Below are the records; tally the lines in them that include the word "fractalNoise" and reply with the number alone.

Source data
______________________________

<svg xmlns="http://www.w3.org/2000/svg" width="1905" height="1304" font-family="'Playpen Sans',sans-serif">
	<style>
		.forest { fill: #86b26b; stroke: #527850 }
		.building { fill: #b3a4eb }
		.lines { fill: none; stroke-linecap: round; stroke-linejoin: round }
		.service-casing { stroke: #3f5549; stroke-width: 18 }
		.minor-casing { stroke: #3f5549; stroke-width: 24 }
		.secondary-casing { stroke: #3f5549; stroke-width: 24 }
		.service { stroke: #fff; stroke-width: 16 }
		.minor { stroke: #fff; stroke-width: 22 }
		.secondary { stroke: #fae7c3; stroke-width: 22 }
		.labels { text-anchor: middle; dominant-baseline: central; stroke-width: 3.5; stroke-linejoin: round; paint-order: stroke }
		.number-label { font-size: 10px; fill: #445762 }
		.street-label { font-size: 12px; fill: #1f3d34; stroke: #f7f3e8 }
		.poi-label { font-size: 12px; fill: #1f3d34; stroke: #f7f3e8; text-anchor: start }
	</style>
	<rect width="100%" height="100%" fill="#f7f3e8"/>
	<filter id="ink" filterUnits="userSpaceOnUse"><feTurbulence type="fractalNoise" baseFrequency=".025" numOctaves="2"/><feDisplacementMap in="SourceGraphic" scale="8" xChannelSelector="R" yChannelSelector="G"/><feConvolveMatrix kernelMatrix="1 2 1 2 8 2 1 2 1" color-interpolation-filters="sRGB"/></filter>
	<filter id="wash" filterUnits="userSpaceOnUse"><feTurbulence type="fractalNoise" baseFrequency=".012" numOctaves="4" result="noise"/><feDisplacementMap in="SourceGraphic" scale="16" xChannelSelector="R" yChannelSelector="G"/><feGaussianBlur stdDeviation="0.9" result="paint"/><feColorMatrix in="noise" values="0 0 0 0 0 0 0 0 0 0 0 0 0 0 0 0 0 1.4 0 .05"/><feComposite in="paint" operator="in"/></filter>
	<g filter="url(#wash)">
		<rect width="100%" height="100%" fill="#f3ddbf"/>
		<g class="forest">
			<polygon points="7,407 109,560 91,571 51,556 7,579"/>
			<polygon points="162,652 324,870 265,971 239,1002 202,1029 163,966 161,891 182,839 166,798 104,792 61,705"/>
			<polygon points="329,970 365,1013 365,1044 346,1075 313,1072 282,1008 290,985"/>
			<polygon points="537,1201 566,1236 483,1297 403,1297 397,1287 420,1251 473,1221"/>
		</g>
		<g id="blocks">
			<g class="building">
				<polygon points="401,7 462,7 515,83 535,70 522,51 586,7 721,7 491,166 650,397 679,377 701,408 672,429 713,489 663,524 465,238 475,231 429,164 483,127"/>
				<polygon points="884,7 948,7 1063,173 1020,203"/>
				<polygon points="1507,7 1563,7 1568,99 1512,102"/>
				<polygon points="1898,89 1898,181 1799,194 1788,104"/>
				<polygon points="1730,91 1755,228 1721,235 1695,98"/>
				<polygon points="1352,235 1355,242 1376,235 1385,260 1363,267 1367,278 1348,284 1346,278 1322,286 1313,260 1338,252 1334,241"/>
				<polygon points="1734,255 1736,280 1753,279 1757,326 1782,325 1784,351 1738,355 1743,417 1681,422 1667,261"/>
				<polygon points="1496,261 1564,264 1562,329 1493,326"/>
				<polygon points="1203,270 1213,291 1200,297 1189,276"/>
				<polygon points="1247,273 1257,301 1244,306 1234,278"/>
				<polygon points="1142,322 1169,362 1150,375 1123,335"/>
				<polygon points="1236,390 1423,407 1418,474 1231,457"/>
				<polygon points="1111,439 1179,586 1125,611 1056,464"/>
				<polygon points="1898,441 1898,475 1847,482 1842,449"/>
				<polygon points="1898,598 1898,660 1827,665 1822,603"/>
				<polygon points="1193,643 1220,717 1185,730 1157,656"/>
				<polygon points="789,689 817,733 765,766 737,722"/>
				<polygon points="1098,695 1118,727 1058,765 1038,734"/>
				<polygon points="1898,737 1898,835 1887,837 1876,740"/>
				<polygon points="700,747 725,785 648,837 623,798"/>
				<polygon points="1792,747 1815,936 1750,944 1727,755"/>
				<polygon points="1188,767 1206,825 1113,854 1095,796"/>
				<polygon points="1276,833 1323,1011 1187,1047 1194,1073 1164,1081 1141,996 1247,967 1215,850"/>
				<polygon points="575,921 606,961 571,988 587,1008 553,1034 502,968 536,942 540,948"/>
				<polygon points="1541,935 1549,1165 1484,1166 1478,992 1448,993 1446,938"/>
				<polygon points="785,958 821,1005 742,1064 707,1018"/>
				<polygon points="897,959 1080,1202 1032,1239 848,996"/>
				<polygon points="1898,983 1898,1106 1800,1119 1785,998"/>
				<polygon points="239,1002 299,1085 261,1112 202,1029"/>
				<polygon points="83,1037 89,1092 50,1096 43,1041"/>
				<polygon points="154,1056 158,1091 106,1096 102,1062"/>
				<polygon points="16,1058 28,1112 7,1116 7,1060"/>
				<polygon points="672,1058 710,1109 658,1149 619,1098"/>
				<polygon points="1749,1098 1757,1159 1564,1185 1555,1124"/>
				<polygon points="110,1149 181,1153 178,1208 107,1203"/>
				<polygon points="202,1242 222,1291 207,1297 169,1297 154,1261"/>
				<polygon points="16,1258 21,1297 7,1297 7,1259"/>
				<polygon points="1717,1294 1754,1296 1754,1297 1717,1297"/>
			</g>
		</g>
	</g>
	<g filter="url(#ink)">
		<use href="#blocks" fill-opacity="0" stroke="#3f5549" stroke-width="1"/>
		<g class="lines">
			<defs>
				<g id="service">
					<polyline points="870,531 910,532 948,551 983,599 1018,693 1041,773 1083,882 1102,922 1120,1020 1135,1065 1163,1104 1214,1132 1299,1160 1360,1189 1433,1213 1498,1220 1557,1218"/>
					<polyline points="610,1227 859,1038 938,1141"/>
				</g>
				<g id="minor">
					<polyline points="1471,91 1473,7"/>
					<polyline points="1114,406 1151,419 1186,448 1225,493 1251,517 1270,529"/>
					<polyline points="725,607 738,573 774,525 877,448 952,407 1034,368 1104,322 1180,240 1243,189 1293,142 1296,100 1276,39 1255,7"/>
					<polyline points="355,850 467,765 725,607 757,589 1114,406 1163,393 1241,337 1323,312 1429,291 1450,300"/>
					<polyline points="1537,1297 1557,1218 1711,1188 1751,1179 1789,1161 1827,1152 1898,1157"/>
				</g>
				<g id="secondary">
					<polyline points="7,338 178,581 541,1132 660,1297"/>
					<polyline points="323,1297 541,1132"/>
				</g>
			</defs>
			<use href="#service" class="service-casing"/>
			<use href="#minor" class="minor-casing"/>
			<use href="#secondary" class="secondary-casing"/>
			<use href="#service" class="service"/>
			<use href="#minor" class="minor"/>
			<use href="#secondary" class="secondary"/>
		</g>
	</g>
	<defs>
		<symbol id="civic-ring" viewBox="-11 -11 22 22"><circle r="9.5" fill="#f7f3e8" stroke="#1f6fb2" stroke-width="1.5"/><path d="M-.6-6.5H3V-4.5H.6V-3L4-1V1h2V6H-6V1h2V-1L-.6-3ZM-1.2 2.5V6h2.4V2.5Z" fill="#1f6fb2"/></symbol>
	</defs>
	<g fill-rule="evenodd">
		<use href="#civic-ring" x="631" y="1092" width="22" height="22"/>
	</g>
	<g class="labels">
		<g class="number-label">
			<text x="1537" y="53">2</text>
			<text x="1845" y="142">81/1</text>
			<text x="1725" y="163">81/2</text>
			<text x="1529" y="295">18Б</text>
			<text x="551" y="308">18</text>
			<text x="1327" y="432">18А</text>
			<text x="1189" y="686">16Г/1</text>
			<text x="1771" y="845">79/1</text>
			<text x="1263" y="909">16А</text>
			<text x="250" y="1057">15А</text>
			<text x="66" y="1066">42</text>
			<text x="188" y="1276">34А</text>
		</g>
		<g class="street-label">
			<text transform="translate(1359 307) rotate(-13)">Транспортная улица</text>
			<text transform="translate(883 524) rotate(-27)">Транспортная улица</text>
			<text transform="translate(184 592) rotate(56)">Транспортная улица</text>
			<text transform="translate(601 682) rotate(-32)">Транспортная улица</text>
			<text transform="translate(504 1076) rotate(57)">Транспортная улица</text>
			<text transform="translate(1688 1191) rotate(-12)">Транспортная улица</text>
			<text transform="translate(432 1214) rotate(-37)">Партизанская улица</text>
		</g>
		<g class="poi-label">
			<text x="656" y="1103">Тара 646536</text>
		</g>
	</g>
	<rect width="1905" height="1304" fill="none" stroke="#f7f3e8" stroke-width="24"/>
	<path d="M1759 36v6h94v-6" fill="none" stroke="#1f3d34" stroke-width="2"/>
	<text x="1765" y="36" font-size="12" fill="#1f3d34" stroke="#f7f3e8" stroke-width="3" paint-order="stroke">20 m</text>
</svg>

______________________________

# Reply
2